Source texts of formatted documents

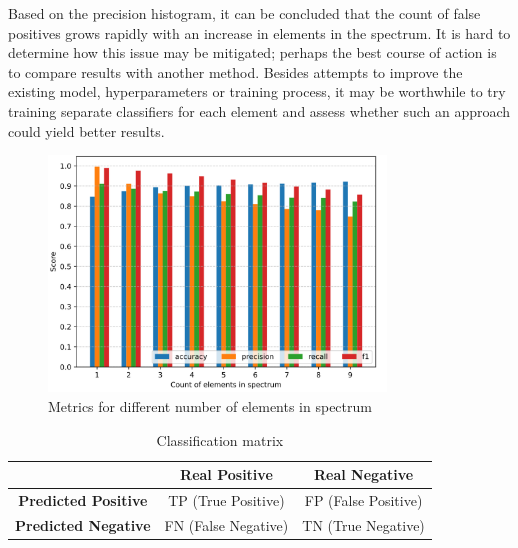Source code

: Based on the precision histogram, it can be concluded that the count of false positives grows rapidly with an increase in elements in the spectrum. It is hard to determine how this issue may be mitigated; perhaps the best course of action is to compare results with another method. 
Besides attempts to improve the existing model, hyperparameters or training process, it may be worthwhile to try training separate classifiers for each element and assess whether such an approach could yield better results.

\begin{figure}[htbp!]
  \centering
  \includegraphics[width=0.8\textwidth]{img/metrics.png}
  \caption{Metrics for different number of elements in spectrum}
  \label{fig:vit-metrics}
\end{figure}

\begin{table}[htbp!]
  \centering
  \begin{tabular}{|c|c|c|}
    \hline
    & \textbf{Real Positive} & \textbf{Real Negative} \\
    \hline
    \textbf{Predicted Positive} & TP (True Positive) & FP (False Positive) \\
    \hline
    \textbf{Predicted Negative} & FN (False Negative) & TN (True Negative)  \\
    \hline
  \end{tabular}
  \caption{Classification matrix}
  \label{tab:classification_matrix}
\end{table}

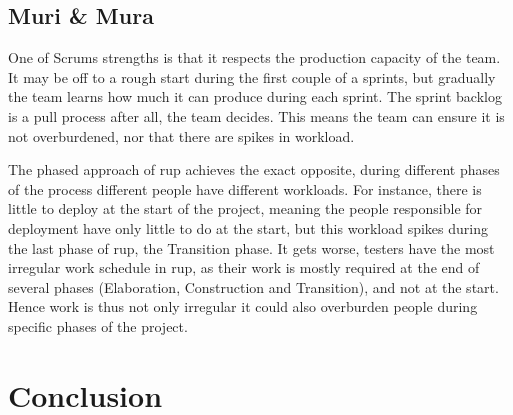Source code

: \subsection{Muri \& Mura}
One of Scrums strengths is that it respects the production capacity of the team. It may be off to a rough start during the first couple of a sprints, but gradually the team learns how much it can produce during each sprint. The sprint backlog is a pull process after all, the team decides. This means the team can ensure it is not overburdened, nor that there are spikes in workload. 

The phased approach of \ac{rup} achieves the exact opposite, during different phases of the process different people have different workloads. For instance, there is little to deploy at the start of the project, meaning the people responsible for deployment have only little to do at the start, but this workload spikes during the last phase of \ac{rup}, the Transition phase. It gets worse, testers have the most irregular work schedule in \ac{rup}, as their work is mostly required at the end of several phases (Elaboration, Construction and Transition), and not at the start. Hence work is thus not only irregular it could also overburden people during specific phases of the project.

\section{Conclusion}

Problem requirements
Go through the data above and print exactly the lines from its first line through the line holding "with another method.", both included, leaving pictures aside.

Answer box
Source code

: Based on the precision histogram, it can be concluded that the count of false positives grows rapidly with an increase in elements in the spectrum. It is hard to determine how this issue may be mitigated; perhaps the best course of action is to compare results with another method. 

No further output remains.